Back then, I acquired ISOTeam at approximately 10x P/E. Now, ISOTeam roughly trades at around the same valuation as before. It seems to me that the market has not priced in the overseas expansion plans (Myanmar and Indonesia) at all, and that may very well be the share price catalyst ISOTeam needs.

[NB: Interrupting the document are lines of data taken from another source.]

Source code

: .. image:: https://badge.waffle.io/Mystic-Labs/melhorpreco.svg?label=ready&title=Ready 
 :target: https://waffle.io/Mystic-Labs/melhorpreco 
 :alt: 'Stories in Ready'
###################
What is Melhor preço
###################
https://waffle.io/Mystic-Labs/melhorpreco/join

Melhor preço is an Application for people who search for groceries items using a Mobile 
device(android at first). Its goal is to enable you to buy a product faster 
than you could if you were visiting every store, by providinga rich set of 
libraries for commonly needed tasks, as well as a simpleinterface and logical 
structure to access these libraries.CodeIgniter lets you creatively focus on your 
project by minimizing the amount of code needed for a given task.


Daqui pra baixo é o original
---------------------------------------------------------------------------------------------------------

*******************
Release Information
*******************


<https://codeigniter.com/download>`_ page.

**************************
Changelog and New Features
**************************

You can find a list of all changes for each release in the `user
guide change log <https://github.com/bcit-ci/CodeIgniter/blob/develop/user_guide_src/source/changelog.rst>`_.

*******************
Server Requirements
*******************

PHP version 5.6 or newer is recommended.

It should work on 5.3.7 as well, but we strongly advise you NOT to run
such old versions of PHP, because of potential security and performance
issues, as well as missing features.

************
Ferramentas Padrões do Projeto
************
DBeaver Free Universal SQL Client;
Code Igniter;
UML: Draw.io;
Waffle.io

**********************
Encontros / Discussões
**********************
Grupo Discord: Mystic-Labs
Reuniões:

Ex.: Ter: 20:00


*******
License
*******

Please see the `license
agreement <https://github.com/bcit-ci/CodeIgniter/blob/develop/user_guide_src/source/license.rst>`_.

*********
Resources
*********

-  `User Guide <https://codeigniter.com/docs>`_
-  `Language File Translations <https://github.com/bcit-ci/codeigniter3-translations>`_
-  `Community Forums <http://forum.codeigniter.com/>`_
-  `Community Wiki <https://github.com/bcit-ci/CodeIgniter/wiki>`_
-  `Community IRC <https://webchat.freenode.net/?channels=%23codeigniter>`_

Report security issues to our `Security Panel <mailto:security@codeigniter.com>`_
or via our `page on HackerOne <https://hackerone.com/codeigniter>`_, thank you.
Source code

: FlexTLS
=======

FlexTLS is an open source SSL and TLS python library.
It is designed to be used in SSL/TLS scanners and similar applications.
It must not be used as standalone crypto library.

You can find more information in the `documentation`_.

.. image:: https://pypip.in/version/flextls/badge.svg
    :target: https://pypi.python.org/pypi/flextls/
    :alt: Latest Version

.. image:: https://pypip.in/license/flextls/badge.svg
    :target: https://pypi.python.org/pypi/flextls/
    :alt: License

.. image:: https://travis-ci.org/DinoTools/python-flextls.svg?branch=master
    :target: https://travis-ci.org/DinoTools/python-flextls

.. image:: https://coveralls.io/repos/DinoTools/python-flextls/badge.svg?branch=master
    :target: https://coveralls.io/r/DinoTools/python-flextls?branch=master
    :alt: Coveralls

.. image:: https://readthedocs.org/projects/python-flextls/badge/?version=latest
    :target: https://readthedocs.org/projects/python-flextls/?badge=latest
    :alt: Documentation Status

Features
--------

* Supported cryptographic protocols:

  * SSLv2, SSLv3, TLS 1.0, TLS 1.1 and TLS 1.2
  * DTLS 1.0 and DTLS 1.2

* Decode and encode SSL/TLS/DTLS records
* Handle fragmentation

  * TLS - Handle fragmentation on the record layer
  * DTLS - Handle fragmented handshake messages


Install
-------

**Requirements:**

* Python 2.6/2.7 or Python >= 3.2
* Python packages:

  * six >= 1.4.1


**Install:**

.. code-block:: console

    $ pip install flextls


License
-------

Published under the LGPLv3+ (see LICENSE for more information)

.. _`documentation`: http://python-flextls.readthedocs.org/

I see an uncanny resemblance between ISOTeam and Vicom (Went from S$0.50 in 2000 to S$6 in 2014). They both have a defensive and recurring business with strong cashflows. Furthermore, they both have the same kind of price action. I am of the view that ISOTeam has the potential to be the next Vicom. It will be interesting to see how ISOTeam turn from a fast grower to a dividend-play stalwart like Vicom in the coming years.


The Bottomline

  • 20% Market Share in  R&R and A&A ($400-$450m market)
  • Recurring and Defensive Business with Low Credit Risk
  • Government Initiatives bodes well for the company
  • Exclusive paint applicator for Nippon and SKK Paint in HDB and town council sector
  • Successful expansion into Myanmar and Indonesia as a price catalyst
  • Management is candid, competent, prudent allocators of capital, and pro-growth
  • Net cash position, increasing dividends, consistently buy back shares
  • Increasing revenues, profits, cashflow from operations, and free cash flow
  • ROE consistently above 15% with little debt
  • Virtually immune to the softening property market.
  • Potentially worth S$0.455-0.62 currently

The Risks

  • Contract-based business: Revenues and earnings will inevitably be sporadic.
  • Concentration risk: 90% of ISOTeam’s revenues are from HDB Town Councils.
  • Sub-contracting risk: ISOTeam subcontracts 75-80% of its R&R jobs. This leads to executions risks and makes it hard for ISOTeam to control quality of its services.
  • Failure to expand into overseas markets.
  • Liquidity risk: ISOTeam’s shares are thinly traded. But it shouldn’t be much of a concern to long-term investors.